Department: Marine Science
Professor: Dr. Robert Young and Graduate Student Adam Fox

Graduate student Adam Fox just completed his thesis on strand feeding Bottlenose Dolphins and their relationship with local wading birds in Bull Creek, South Carolina.  Strand feeding is a "unique foraging tactic" where a coordinated group of dolphins rush a muddy creek bank, using their bow wave to push fish onto the shore.  The dolphins then temporarily strand themselves on the bank to capture the fish, followed by a return to the water.  It is believed that dolphins do this because it is an efficient method of meeting their caloric needs.

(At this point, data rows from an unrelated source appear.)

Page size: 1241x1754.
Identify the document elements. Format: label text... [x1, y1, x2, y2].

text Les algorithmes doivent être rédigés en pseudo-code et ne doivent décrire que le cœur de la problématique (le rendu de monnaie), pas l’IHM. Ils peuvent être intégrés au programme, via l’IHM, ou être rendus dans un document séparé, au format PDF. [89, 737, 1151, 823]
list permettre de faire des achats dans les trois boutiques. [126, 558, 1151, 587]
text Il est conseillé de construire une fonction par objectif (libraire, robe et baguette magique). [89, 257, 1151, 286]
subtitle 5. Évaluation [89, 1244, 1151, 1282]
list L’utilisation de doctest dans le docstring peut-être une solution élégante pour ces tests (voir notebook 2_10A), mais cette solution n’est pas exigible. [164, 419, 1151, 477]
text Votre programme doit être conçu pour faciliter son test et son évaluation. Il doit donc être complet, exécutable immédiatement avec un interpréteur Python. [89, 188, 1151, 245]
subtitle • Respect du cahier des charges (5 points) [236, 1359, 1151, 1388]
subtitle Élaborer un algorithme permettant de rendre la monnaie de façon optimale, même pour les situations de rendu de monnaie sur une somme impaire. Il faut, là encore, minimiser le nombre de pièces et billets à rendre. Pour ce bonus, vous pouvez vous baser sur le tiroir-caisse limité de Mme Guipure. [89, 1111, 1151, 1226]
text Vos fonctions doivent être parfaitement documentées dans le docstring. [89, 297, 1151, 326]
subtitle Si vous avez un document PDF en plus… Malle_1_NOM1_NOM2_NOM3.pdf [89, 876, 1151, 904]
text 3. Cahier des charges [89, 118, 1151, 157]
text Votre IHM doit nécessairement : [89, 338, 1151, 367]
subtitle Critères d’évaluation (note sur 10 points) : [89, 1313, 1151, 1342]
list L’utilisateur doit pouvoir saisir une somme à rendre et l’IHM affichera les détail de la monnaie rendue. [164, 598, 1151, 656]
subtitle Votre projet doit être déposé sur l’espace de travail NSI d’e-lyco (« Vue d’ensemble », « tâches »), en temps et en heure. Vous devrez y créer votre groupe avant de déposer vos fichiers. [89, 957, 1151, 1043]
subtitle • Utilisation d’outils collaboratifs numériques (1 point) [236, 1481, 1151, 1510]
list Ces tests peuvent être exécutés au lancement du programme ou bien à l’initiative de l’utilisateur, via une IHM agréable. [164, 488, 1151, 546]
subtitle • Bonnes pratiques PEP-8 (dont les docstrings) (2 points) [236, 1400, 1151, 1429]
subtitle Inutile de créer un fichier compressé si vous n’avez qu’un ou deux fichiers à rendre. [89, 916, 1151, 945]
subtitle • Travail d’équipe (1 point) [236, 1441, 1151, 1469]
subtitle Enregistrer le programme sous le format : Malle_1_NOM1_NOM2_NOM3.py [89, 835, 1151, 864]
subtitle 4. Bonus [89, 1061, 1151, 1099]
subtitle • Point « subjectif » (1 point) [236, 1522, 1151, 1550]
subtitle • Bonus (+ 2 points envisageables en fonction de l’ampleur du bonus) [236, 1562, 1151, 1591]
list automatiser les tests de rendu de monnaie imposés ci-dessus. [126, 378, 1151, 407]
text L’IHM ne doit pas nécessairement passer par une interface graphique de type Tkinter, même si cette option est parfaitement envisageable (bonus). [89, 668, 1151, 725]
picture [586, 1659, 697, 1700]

Fox spent 2 summers (2009 and 2010) studying the group in Bull Creek and made several interesting findings.

There were 172 individual dolphins in the area observed, 27 of which were involved in stranding behavior.  It is unknown why some dolphins engage in stranding and some don't, but the ones who do are only found in Georgia and South Carolina.  The muddy banks provide a soft landing as there are large patches of ground with no oyster shells.  It is also possible that the angle of the creeks/banks make returning to the water easy. 

Fox focused his research on the commensal relationship between the strand feeding dolphins and their interaction with birds who fed off the dolphin's catch.  Great Egrets and Great Blue Herons were the most commonly found birds to follow the dolphins and feed with them.  The relationship is interesting because top predators normally do not interact, and these predators had developed a working relationship.  It was found that dolphins were not affected or bothered by the birds because they are not losing that much food.  The birds wait until there are extra fish before grabbing them.  It was determined that the birds could meet their daily caloric needs in 1 hour of strand feeding as opposed to 1 hour hunting away from dolphins.

Several birds were marked by Fox to determine their tracking and feeding behaviors.  One bird was sighted daily for 44 days and others for just a few days.  He observed that some of the marked birds frequently associate with strand-feeding dolphins over several days.

Dolphins can learn strand feeding by watching others forage.  Some are year round residents who eat this way routinely and some come and go, averaging about 7 at a time.  There were 2 dolphins sighted that have been in Bull Creek since at least 1988.  The females keep their calves with them for 1-2 years, allowing them to teach their offspring this feeding technique.  In the
1990's the calves had a 100% mortality rate in Bull Creek, but Fox observed several calves with their moms in consecutive summers during this study, indicating that the survivability has improved.

Fox states that future research is needed to determine if some birds are specialists- if they only feed off fish stranded by dolphins.  He would also like to track the long-term behavior of the dolphins to determine the length of time that several individuals have been in Bull Creek and for what period of time.